Статья

○ ○ ○ ○

Автор: Пользователь скрыл имя, 21 Декабря 2011 в 21:16, реферат
Солипсизм – это безумие, которое выражается в убеждении, что существую только я, какая-то одна личность. Все остальные части вселенной, включая других людей, являются несущественными вымыслами ума одного человека, который и есть единственно реальным. Это почти все равно, что полагать себя Богом, и, насколько я знаю, ни одного настоящего солипсиста вне сумасшедшего дома нет. Зачем, в таком случае, я трачу время на объяснение, почему я не солипсист?
Лингвистический трюк Беркли с избавлением от материи через изменение ее наименования оказал огромное влияние на Канта и Гегеля, равно как и на всю постгегелевскую философия, особенно немецкий идеализм. С моей точки зрения не было более тонкой защиты ориентированного на Бога объективного идеализма, чем лекция Джозайи Ройса "Дух современной философии". Это в чистом виде Беркли. Подобно епископу, Ройс находит абсурдным представлять существование материального субстрата вне восприятия. Это так же абсурдно, пишет он, как круглый квадрат, холмы без низин или целый квадратный корень из 65... Беркли нашел невоспринимаемую материю отвратительной. Ройс попытался сделать ее противоречивой. И в этом он явно не преуспел. Тем не менее, по сути дела его аргумент совпадает с берклианским. Закономерности нашего фанерона и существование других людей заставляет нас верить в реальность, пребывающую за пределами феноменального мира. Поскольку ничто не может существовать без того, чтобы быть воспринимаемым, мы вынуждены постулировать божественный разум или Абсолют, который воспринимает вселенную.
Здесь не место обсуждать тысячи тонких различий, введенных философами для того, чтобы отличать так называемых реалистов от так называемых идеалистов. По-моему, различие между этими школами большей частью вербальное, окрашенное сильными эмоциональными предпочтениями, которые подкрепляются соответствующими концептами. Здесь я хочу указать лишь на то, что почти все без исключения великие философы прошлого верили в мир, независимый от ума. Все были согласны в том, что постижение этого мира превыше способностей человека. Что мы можем знать, спрашивал Кант, о любом материальном объекте как о вещи-в-себе в отрыве от нашего восприятия ее? Если мы атеисты, то можем назвать независимый от восприятия субстрат "материей", "субстанцией", "пространственно-временными событиями" или "чистой математикой". Если мы верим в некое божество, то можем использовать те же термины или термины типа "Бог", "Абсолют", "Дао", "Брахман", либо какое-то поэтическое слово, которым предпочитаем называть предельную природы бытия.

○ ○ ○ ○

Исходный материал
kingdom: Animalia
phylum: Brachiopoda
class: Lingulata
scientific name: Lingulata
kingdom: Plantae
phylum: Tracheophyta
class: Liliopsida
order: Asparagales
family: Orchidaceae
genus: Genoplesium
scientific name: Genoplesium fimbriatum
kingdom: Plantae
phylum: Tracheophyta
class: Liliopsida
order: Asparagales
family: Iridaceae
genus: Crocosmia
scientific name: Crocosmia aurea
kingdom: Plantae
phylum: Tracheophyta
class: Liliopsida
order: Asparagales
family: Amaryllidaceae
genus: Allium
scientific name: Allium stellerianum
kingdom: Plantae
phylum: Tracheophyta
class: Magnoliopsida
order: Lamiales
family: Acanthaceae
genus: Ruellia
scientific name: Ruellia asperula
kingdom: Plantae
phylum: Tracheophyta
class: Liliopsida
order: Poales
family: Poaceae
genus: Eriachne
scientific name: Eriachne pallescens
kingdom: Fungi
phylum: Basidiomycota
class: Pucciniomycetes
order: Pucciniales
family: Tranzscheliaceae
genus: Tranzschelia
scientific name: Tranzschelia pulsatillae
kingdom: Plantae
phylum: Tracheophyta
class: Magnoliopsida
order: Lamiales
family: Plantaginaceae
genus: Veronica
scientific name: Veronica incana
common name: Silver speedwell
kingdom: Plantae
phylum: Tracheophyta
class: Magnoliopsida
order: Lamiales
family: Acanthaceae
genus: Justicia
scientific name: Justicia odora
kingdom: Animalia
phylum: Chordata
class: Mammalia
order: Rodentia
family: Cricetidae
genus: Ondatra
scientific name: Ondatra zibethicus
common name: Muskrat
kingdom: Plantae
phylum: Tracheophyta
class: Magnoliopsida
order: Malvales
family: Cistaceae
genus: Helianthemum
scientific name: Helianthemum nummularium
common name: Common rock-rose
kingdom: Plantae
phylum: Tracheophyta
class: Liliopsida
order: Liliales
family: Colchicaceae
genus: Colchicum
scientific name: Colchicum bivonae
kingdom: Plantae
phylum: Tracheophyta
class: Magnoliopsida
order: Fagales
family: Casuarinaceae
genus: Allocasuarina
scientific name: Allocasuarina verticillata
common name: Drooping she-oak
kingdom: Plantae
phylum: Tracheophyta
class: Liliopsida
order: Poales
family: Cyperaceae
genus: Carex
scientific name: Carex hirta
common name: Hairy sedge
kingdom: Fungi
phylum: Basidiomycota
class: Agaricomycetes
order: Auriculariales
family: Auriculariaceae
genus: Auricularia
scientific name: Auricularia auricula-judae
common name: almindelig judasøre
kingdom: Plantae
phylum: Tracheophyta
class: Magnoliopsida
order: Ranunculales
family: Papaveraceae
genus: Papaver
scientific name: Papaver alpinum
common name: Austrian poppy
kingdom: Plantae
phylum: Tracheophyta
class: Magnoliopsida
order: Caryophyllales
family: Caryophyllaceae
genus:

○ ○ ○ ○

Что нужно сделать
(1) Как в статье о солипсизме называется лекция Джозайи Ройса?
(2) Пожалуйста, измените фрагмент статьи о солипсизме, который начинается со слов «Автор: Пользователь скрыл» и заканчивается словами «я не солипсист?»: замените в нем «безумие» на «заблуждение».

Ответы ниже
(1) «Дух современной философии».

(2)
Автор: Пользователь скрыл имя, 21 Декабря 2011 в 21:16, реферат
Солипсизм – это заблуждение, которое выражается в убеждении, что существую только я, какая-то одна личность. Все остальные части вселенной, включая других людей, являются несущественными вымыслами ума одного человека, который и есть единственно реальным. Это почти все равно, что полагать себя Богом, и, насколько я знаю, ни одного настоящего солипсиста вне сумасшедшего дома нет. Зачем, в таком случае, я трачу время на объяснение, почему я не солипсист?